The cluster consists of: Head Node: m4.large (2 x vCPU, 8GiB Memory) Workers: 50 x m4.xlarge (4 x vCPU, 16 GiB Memory)

I set the resources for each worker to {'cpu': 2, 'memory': 4 * 1024 ** 3}.

I get the following error output:

ray.exceptions.RayTaskError: [36mray_worker[39m (pid=2170, host=ip-xxx-xxx-xxx-xxx)
  File "/home/ubuntu/anaconda3/envs/tensorflow_p36/lib/python3.6/site-packages/ray/memory_monitor.py", line 141, in raise_if_low_memory
    round(self.heap_limit / (1024**3), 4)))
ray.memory_monitor.RayOutOfMemoryError: Heap memory usage for ray_KerasTrainable_2170 is 4.2515 / 4.0039 GiB limit

Things I have observed: When I log into a worker node that raised the error I cannot see anything suspicious in (top/htop). Jobs scheduled after the error was raised can also run a couple of iterations before the error occurs. So the memory occupation seems to be a temporary thing.

I understand from the documentation that parts of the each worker's heap memory are used by the shared object store. Could the shared object store for the 50 workers grow such that it eats up all of the memory of the workers at some point after a couple of iterations?

I also increased the memory of each worker to 6 GiB but then the workers run out of memory just a little bit later.
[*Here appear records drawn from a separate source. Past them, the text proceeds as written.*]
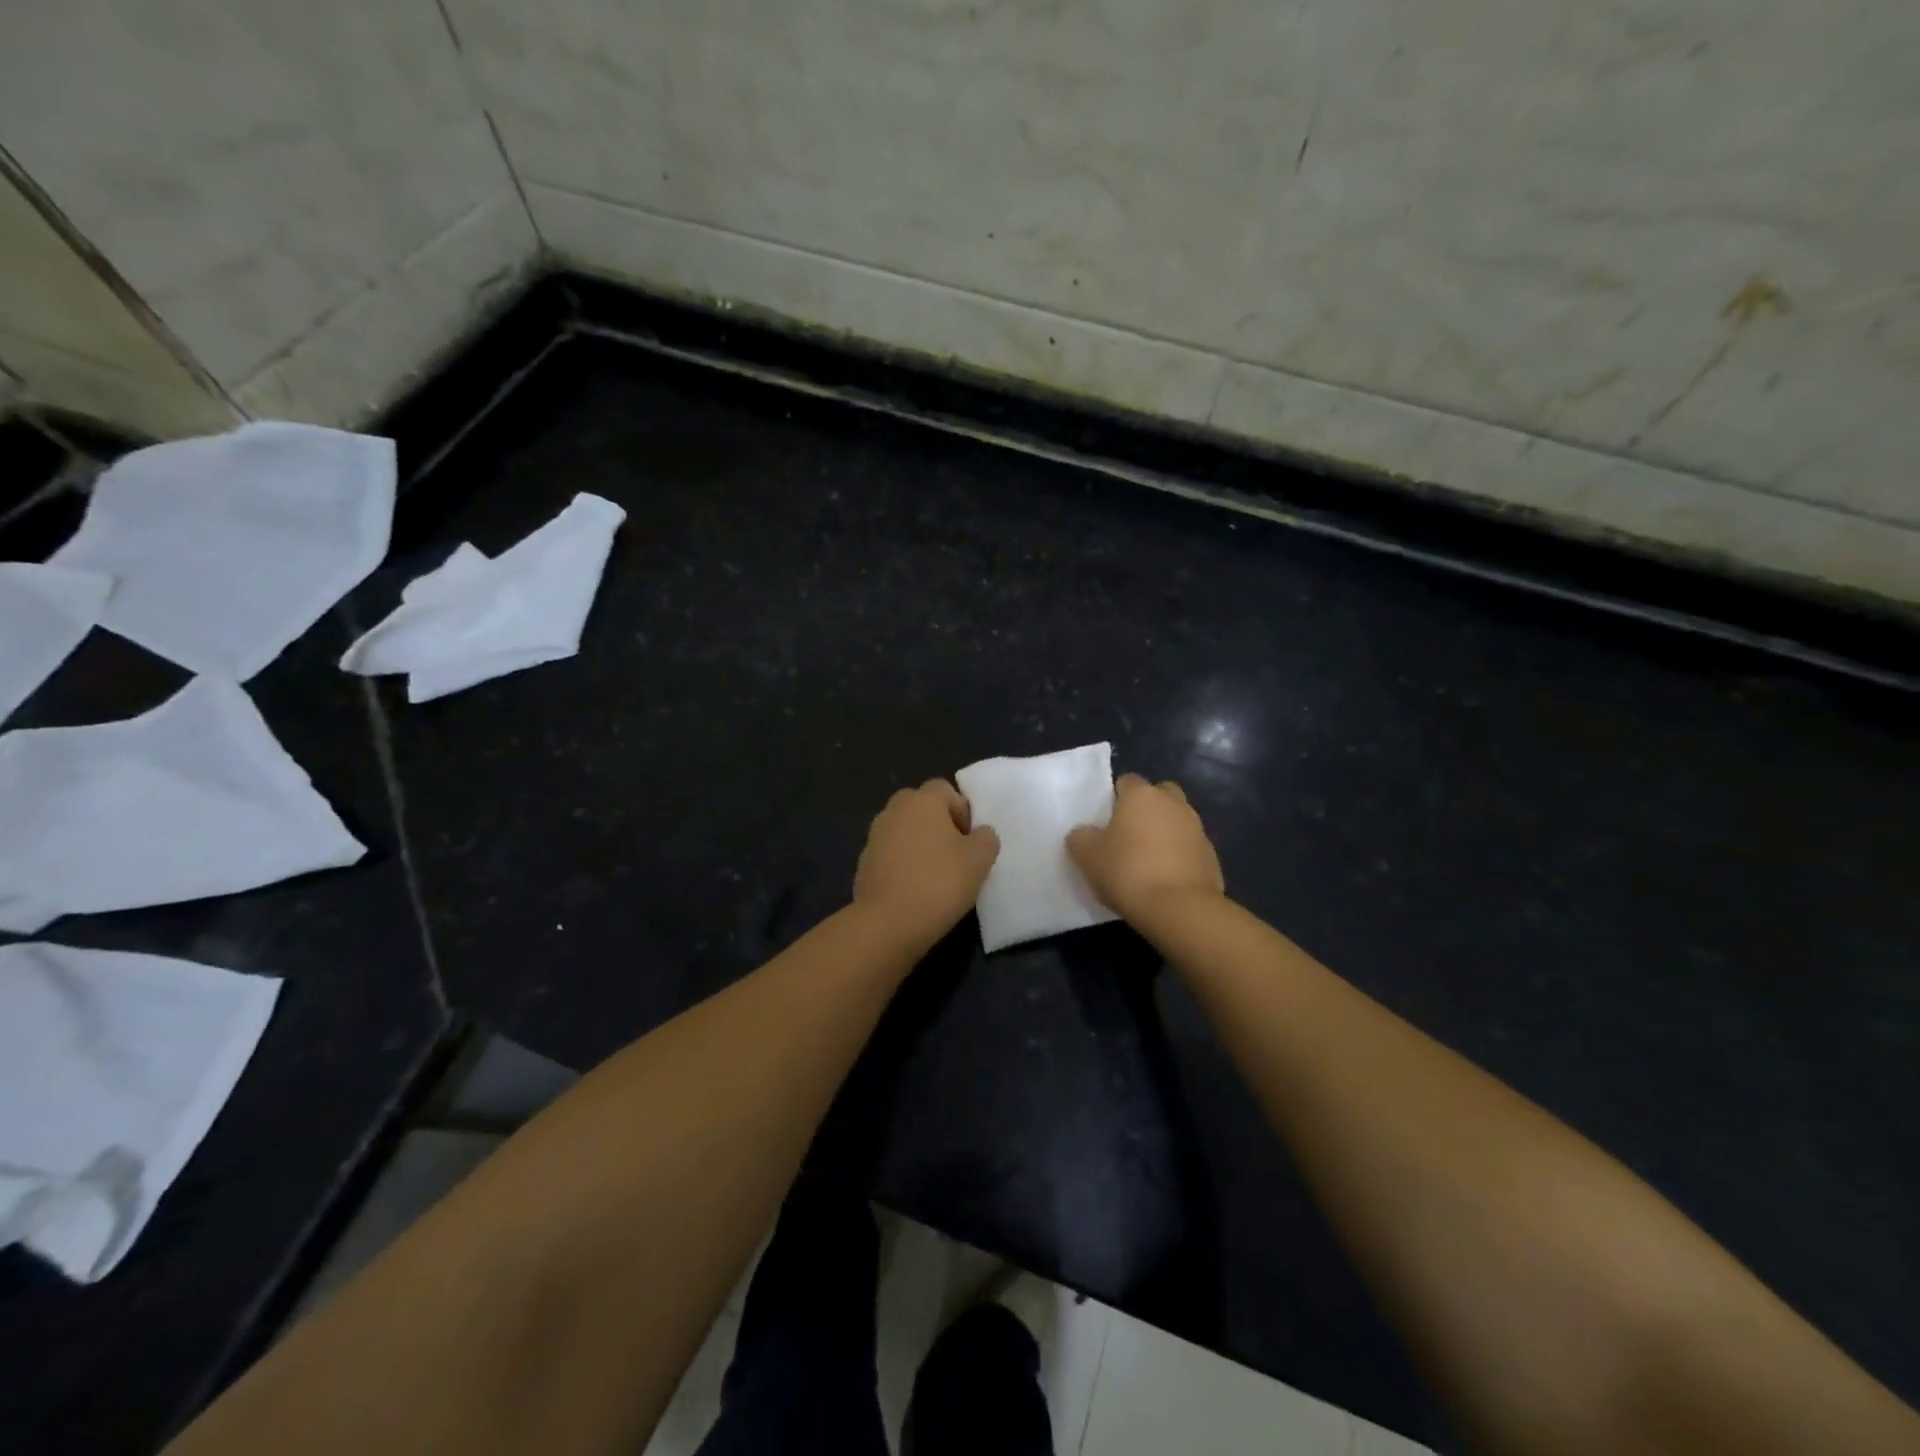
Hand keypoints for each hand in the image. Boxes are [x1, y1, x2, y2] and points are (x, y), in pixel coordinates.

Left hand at [853, 779, 999, 944]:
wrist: (887, 923)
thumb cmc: (939, 883)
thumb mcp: (979, 860)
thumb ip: (986, 838)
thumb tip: (980, 833)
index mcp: (922, 800)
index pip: (945, 789)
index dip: (962, 811)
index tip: (970, 840)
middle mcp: (894, 810)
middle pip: (922, 807)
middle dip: (939, 825)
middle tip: (955, 854)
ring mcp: (874, 836)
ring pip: (905, 831)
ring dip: (920, 844)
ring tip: (936, 875)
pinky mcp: (864, 863)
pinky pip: (891, 854)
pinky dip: (903, 865)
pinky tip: (914, 890)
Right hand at [1067, 773, 1223, 919]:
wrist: (1180, 909)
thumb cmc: (1128, 872)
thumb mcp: (1087, 856)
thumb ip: (1081, 837)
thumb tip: (1084, 833)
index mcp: (1142, 795)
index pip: (1126, 781)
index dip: (1115, 799)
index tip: (1105, 822)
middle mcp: (1173, 803)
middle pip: (1159, 795)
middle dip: (1147, 809)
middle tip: (1129, 834)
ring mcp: (1197, 829)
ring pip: (1177, 821)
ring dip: (1165, 833)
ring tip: (1147, 861)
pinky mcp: (1211, 856)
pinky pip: (1189, 848)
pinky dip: (1179, 856)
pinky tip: (1165, 879)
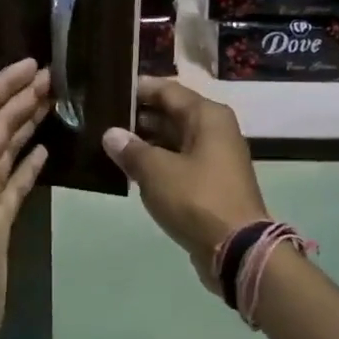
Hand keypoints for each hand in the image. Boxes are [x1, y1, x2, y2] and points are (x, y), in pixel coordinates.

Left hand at [0, 57, 51, 338]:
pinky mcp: (0, 216)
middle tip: (59, 78)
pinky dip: (30, 162)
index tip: (38, 62)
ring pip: (9, 147)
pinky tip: (45, 150)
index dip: (7, 82)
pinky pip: (17, 180)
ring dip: (29, 123)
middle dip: (24, 98)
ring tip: (57, 103)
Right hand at [103, 77, 268, 281]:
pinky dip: (157, 162)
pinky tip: (130, 169)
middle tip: (102, 118)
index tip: (110, 90)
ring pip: (174, 139)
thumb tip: (111, 134)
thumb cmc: (196, 199)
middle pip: (172, 113)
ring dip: (146, 141)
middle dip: (139, 116)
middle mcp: (214, 130)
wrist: (237, 249)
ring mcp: (215, 157)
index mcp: (207, 116)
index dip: (138, 89)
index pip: (167, 90)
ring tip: (109, 143)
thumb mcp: (156, 172)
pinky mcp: (211, 182)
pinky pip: (179, 161)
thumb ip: (131, 150)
Does anybody have an explanation and a solution for this problem?

Denis
  • 13
  • 2
  • can you provide a script for reproduction? what happens when you set memory to be 8*1024**3? – richliaw Sep 07 '19 at 14:19
  • As I said, increasing the memory just delays the effect. I tried it with 6 * 1024 ** 3 and then I can run a couple of iterations more before the error occurs. I will try to produce a minimal script that reproduces the error this week. – Denis Sep 09 '19 at 06:16
  • Just now the following log message of `ray` caught my attention: `Starting the Plasma object store with 5.15 GB memory using /tmp` Does that mean that everything that is stored in `/tmp` will be loaded in memory? This would explain why my workers run out of memory since I normally store my experiment results in `/tmp` because I upload them anyway to S3 automatically from that location. – Denis Sep 09 '19 at 12:38
  • I finally figured out what the reason for the constant memory growth is. `ray` ist not responsible for it but it seems to me that `tensorflow`/`tf.keras` has a memory leak when compiled in a certain way. I have reported the issue here: https://github.com/tensorflow/tensorflow/issues/32394. Now that I uninstall the optimized tensorflow version and reinstall just normally with `pip` the jobs run without error. – Denis Sep 11 '19 at 09:28

0 Answers0